▸ Given task 1: Print the forum post below about Microsoft versus the DOJ, word for word and in full.

▸ Passage to read:
▼
Microsoft vs. DOJ: who do *you* think is winning?

Microsoft vs. DOJ: who do *you* think is winning?

Post by Will » Sun, 31 Dec 1899 09:00:00



I think it's looking real good for Microsoft.  Here's why:

The DOJ hasn't presented any evidence of actual anti-trust type
behavior; that is, evidence that Microsoft has bullied people or
companies into doing what they want.  The only evidence they have is
the integration (or tying, as the DOJ calls it) of IE into Windows.
However, regardless of MS's intent, the Appellate Court of DC ruled
that this particular tying is legal.

The DOJ is presenting an amazing amount of irrelevant evidence.  For
instance:

The definition of an OS - Completely irrelevant.  There's nothing
within the laws regarding product tying that takes the definition of a
product into account.  A monopoly can legally tie two products
together without the two products being viewed as one product.

Apple/Quicktime issue - Completely irrelevant.  Even if Microsoft had
done what was claimed, Microsoft would be guilty of leveraging their
Office monopoly.  However, Office was dropped from the suit.  At no
time did Microsoft ever leverage their OS monopoly against Apple.
▲
Stored records:
▼
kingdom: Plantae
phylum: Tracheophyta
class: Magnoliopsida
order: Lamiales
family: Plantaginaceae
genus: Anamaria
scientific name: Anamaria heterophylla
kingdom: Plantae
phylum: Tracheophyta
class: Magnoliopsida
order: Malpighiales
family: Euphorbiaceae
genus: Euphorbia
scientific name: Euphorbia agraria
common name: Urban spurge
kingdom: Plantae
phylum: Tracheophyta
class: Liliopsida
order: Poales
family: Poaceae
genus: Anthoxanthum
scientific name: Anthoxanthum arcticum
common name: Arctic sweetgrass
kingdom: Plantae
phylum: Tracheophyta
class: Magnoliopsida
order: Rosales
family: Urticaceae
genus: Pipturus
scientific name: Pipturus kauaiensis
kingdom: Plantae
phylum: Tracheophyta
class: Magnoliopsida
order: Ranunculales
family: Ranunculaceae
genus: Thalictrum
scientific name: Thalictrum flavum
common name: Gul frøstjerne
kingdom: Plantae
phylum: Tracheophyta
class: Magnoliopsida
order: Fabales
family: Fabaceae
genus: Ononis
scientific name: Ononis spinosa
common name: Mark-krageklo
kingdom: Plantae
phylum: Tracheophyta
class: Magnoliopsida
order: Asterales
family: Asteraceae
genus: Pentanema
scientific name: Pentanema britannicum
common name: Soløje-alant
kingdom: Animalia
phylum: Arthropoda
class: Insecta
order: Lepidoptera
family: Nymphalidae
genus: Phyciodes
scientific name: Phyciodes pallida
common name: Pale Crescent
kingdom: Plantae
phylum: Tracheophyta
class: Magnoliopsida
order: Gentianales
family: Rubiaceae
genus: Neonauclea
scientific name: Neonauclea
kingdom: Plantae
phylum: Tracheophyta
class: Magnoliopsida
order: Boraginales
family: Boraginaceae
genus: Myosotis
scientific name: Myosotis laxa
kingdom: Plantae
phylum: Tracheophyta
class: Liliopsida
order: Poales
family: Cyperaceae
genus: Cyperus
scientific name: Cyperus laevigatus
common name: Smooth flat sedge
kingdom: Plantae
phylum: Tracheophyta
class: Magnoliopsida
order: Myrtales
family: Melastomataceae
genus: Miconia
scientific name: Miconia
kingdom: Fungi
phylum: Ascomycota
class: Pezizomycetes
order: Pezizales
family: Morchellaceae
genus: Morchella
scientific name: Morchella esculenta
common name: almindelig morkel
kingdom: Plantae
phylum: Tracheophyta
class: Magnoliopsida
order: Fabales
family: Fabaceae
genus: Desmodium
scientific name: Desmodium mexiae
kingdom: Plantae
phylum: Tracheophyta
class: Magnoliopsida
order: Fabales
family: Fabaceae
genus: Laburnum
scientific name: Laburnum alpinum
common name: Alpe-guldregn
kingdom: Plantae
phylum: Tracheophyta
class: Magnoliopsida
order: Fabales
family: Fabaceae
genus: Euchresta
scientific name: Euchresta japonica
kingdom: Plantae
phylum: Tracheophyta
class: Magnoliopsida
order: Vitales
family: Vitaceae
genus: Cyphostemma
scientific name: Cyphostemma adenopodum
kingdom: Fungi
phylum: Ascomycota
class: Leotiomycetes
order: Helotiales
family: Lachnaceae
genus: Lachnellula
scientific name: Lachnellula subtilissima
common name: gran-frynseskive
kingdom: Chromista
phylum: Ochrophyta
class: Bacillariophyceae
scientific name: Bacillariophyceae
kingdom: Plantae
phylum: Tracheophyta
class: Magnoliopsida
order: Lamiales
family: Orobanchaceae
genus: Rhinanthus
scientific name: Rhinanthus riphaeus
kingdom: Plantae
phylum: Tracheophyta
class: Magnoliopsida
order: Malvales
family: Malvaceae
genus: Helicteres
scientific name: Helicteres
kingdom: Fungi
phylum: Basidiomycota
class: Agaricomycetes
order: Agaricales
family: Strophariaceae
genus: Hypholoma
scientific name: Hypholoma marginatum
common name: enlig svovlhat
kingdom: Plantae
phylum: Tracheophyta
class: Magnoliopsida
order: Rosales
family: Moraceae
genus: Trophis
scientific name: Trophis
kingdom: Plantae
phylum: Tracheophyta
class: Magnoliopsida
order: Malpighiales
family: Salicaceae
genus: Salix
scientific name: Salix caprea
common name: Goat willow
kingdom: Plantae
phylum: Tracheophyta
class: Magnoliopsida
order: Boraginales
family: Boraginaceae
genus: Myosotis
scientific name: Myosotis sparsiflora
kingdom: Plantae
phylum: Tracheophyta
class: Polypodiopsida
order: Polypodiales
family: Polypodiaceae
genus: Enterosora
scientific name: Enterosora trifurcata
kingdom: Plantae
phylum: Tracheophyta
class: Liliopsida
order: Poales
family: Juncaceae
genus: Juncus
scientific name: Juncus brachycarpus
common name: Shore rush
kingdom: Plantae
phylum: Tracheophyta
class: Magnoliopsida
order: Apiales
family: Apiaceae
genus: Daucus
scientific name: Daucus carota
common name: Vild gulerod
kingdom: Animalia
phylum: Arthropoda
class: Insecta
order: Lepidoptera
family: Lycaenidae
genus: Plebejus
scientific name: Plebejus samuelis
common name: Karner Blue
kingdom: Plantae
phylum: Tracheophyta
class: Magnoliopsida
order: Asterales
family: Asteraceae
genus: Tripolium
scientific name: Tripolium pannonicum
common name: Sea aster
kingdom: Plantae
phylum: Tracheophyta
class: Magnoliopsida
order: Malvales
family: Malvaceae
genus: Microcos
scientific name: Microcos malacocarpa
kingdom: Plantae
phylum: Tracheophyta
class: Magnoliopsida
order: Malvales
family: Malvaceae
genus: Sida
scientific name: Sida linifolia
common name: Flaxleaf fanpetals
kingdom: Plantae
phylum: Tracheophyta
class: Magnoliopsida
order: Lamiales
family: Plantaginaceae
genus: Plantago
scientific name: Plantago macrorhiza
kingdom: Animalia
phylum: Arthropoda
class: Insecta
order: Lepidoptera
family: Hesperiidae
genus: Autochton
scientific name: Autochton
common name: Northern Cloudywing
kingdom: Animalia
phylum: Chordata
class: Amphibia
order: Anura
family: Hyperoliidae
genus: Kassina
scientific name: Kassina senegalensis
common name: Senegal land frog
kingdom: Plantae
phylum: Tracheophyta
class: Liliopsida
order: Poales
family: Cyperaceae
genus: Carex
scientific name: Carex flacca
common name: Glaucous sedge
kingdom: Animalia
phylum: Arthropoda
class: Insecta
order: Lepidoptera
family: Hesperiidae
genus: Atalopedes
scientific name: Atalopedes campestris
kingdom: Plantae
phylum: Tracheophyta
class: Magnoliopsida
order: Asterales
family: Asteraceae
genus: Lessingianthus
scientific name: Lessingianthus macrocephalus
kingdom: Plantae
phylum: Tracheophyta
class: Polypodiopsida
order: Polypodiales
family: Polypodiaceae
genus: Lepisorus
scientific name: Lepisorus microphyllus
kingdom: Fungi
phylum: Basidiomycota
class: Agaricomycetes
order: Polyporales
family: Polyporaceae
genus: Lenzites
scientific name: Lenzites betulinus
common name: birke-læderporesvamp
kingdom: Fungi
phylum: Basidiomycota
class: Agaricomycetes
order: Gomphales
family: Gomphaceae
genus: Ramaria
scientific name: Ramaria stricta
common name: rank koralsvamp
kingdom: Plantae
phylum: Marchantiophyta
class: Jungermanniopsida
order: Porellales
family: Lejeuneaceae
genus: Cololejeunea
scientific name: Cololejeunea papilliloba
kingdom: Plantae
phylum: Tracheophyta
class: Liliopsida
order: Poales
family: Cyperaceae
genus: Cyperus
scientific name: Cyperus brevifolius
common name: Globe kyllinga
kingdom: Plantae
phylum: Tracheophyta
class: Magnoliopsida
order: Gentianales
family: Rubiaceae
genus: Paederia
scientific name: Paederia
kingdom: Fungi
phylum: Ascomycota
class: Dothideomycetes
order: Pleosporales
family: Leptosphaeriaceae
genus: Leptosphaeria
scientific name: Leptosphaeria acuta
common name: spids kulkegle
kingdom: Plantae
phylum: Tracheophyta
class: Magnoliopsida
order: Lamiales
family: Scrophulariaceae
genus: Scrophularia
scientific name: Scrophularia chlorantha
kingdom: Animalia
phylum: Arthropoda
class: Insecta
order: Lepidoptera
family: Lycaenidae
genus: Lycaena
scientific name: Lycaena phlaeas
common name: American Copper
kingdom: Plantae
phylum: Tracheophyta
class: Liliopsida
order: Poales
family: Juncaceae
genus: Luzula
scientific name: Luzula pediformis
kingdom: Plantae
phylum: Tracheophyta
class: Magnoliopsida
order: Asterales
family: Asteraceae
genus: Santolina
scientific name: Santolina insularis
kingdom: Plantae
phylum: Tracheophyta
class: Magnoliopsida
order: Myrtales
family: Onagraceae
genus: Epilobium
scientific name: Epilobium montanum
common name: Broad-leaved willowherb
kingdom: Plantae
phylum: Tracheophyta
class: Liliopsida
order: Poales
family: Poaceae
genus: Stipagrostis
▲
▸ Given task 2: From the rows above, output the stretch from the line that contains "scientific name: Autochton" through the line that contains "genus: Lepisorus", unchanged and with nothing else.

▸ Exercise result 1:
Microsoft vs. DOJ: who do *you* think is winning?

Microsoft vs. DOJ: who do *you* think is winning?

Post by Will » Sun, 31 Dec 1899 09:00:00



I think it's looking real good for Microsoft.  Here's why:

The DOJ hasn't presented any evidence of actual anti-trust type
behavior; that is, evidence that Microsoft has bullied people or
companies into doing what they want.  The only evidence they have is
the integration (or tying, as the DOJ calls it) of IE into Windows.
However, regardless of MS's intent, the Appellate Court of DC ruled
that this particular tying is legal.

The DOJ is presenting an amazing amount of irrelevant evidence.  For
instance:

The definition of an OS - Completely irrelevant.  There's nothing
within the laws regarding product tying that takes the definition of a
product into account.  A monopoly can legally tie two products
together without the two products being viewed as one product.

Apple/Quicktime issue - Completely irrelevant.  Even if Microsoft had
done what was claimed, Microsoft would be guilty of leveraging their
Office monopoly.  However, Office was dropped from the suit.  At no
time did Microsoft ever leverage their OS monopoly against Apple.

▸ Exercise result 2:
scientific name: Autochton
common name: Northern Cloudywing
kingdom: Animalia
phylum: Chordata
class: Amphibia
order: Anura
family: Hyperoliidae
genus: Kassina
scientific name: Kassina senegalensis
common name: Senegal land frog
kingdom: Plantae
phylum: Tracheophyta
class: Liliopsida
order: Poales
family: Cyperaceae
genus: Carex
scientific name: Carex flacca
common name: Glaucous sedge
kingdom: Animalia
phylum: Arthropoda
class: Insecta
order: Lepidoptera
family: Hesperiidae
genus: Atalopedes
scientific name: Atalopedes campestris
kingdom: Plantae
phylum: Tracheophyta
class: Magnoliopsida
order: Asterales
family: Asteraceae
genus: Lessingianthus
scientific name: Lessingianthus macrocephalus
kingdom: Plantae
phylum: Tracheophyta
class: Polypodiopsida
order: Polypodiales
family: Polypodiaceae
genus: Lepisorus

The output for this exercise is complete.